As we learned more about the Tsarnaev brothers throughout the day on Friday, and their deep ties to the Cambridge community, it was no longer possible to dismiss them with mere labels like ‘Chechnyan terrorists’ or ‘radical Muslims’ as some in the media were inclined to do. For, truth be told, they were one of us, American kids from the neighborhood, our neighborhood. Here is how senior Graham Simpson put it in his homily:

“When Dzhokhar Tsarnaev was captured Friday night, I felt relief. I hoped for some sort of justice. I was satisfied that our law enforcement had successfully pulled off their manhunt. But I felt very uneasy, confused and further saddened. How could a 19-year-old that lived within two blocks of one friend, had worked at a Harvard pool with another friend, and had played one-on-one basketball with a third committed such hateful acts? He seemed like such a normal American citizen. He had wrestled at his high school, won a scholarship, and liked to play FIFA. It doesn’t fit for me. I could feel no joy at Facebook statuses of ‘Got him’ or consider going out to the parties that had been rescheduled in celebration of his capture. I did not – and still do not – know how to react. An unclear muddle of thoughts fills my head.”

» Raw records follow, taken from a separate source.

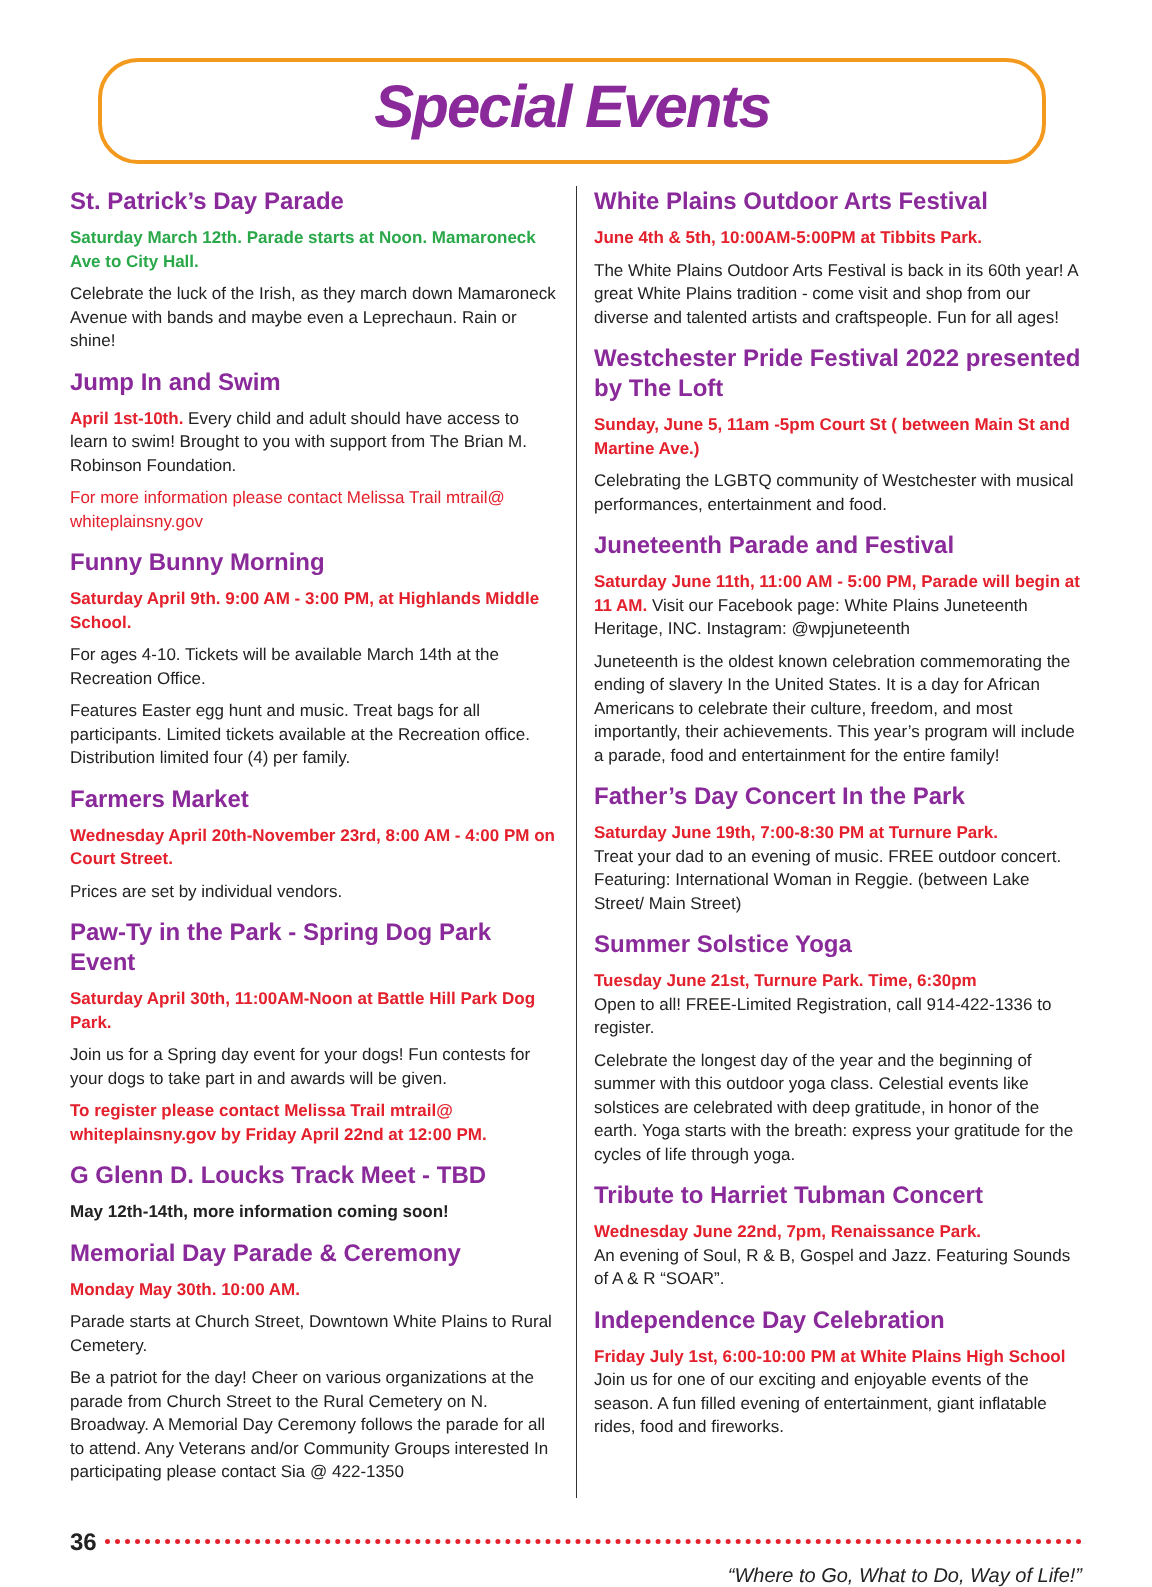Special Events
St. Patrick’s Day Parade
Saturday March 12th. Parade starts at Noon. Mamaroneck Ave to City Hall.
Celebrate the luck of the Irish, as they march down Mamaroneck Avenue with bands and maybe even a Leprechaun. Rain or shine!
Jump In and Swim
April 1st-10th. Every child and adult should have access to learn to swim! Brought to you with support from The Brian M. Robinson Foundation.
For more information please contact Melissa Trail mtrail@ whiteplainsny.gov
Funny Bunny Morning
Saturday April 9th. 9:00 AM - 3:00 PM, at Highlands Middle School.
For ages 4-10. Tickets will be available March 14th at the Recreation Office.
Features Easter egg hunt and music. Treat bags for all participants. Limited tickets available at the Recreation office. Distribution limited four (4) per family.
Farmers Market
Wednesday April 20th-November 23rd, 8:00 AM - 4:00 PM on Court Street.
Prices are set by individual vendors.
Paw-Ty in the Park - Spring Dog Park Event
Saturday April 30th, 11:00AM-Noon at Battle Hill Park Dog Park.
Join us for a Spring day event for your dogs! Fun contests for your dogs to take part in and awards will be given.
To register please contact Melissa Trail mtrail@ whiteplainsny.gov by Friday April 22nd at 12:00 PM.
G Glenn D. Loucks Track Meet - TBD
May 12th-14th, more information coming soon!
Memorial Day Parade & Ceremony
Monday May 30th. 10:00 AM.
Parade starts at Church Street, Downtown White Plains to Rural Cemetery.
Be a patriot for the day! Cheer on various organizations at the parade from Church Street to the Rural Cemetery on N. Broadway. A Memorial Day Ceremony follows the parade for all to attend. Any Veterans and/or Community Groups interested In participating please contact Sia @ 422-1350
White Plains Outdoor Arts Festival
June 4th & 5th, 10:00AM-5:00PM at Tibbits Park.
The White Plains Outdoor Arts Festival is back in its 60th year! A great White Plains tradition - come visit and shop from our diverse and talented artists and craftspeople. Fun for all ages!
Westchester Pride Festival 2022 presented by The Loft
Sunday, June 5, 11am -5pm Court St ( between Main St and Martine Ave.)
Celebrating the LGBTQ community of Westchester with musical performances, entertainment and food.
Juneteenth Parade and Festival
Saturday June 11th, 11:00 AM - 5:00 PM, Parade will begin at 11 AM. Visit our Facebook page: White Plains Juneteenth Heritage, INC. Instagram: @wpjuneteenth
Juneteenth is the oldest known celebration commemorating the ending of slavery In the United States. It is a day for African Americans to celebrate their culture, freedom, and most importantly, their achievements. This year’s program will include a parade, food and entertainment for the entire family!
Father’s Day Concert In the Park
Saturday June 19th, 7:00-8:30 PM at Turnure Park.
Treat your dad to an evening of music. FREE outdoor concert. Featuring: International Woman in Reggie. (between Lake Street/ Main Street)
Summer Solstice Yoga
Tuesday June 21st, Turnure Park. Time, 6:30pm
Open to all! FREE-Limited Registration, call 914-422-1336 to register.
Celebrate the longest day of the year and the beginning of summer with this outdoor yoga class. Celestial events like solstices are celebrated with deep gratitude, in honor of the earth. Yoga starts with the breath: express your gratitude for the cycles of life through yoga.
Tribute to Harriet Tubman Concert
Wednesday June 22nd, 7pm, Renaissance Park.
An evening of Soul, R & B, Gospel and Jazz. Featuring Sounds of A & R “SOAR”.
Independence Day Celebration
Friday July 1st, 6:00-10:00 PM at White Plains High School
Join us for one of our exciting and enjoyable events of the season. A fun filled evening of entertainment, giant inflatable rides, food and fireworks.
36
“Where to Go, What to Do, Way of Life!”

Meditating on one of the readings for this past Sunday, Psalm 23, Simpson concluded his homily by wondering aloud whether the Christian life may itself be a paradox that holds together both the inexplicable suffering of this life and the hope of new and fuller human relationship:

“I am trying to accept that it is okay to feel conflicted and confused at times like this. That is part of what makes us human. And it is in these moments that we can reach out to God and feel the Holy Spirit. The Lord is with us in green pastures and he leads us beside still waters. The Lord also walks us through the valley of the shadow of death with his rod and his staff. And sometimes we are not sure whether we are in the green pastures or the valley of death’s shadow. Maybe we can be in both places at the same time. We can experience the suffering of the cross and the hope of the resurrection. . . . The shepherd protects and guides us, but the shepherd also feels our pain and fear. And as Christ is in all of us, we must all feel each other’s pain and also protect one another. We look to the hope of a new day, but that does not mean that we cannot mourn and lament. Perhaps it is in the midst of this contradiction that we are called to live.”

The Reverend Luther Zeigler is the Episcopal Chaplain at Harvard University, Cambridge, MA.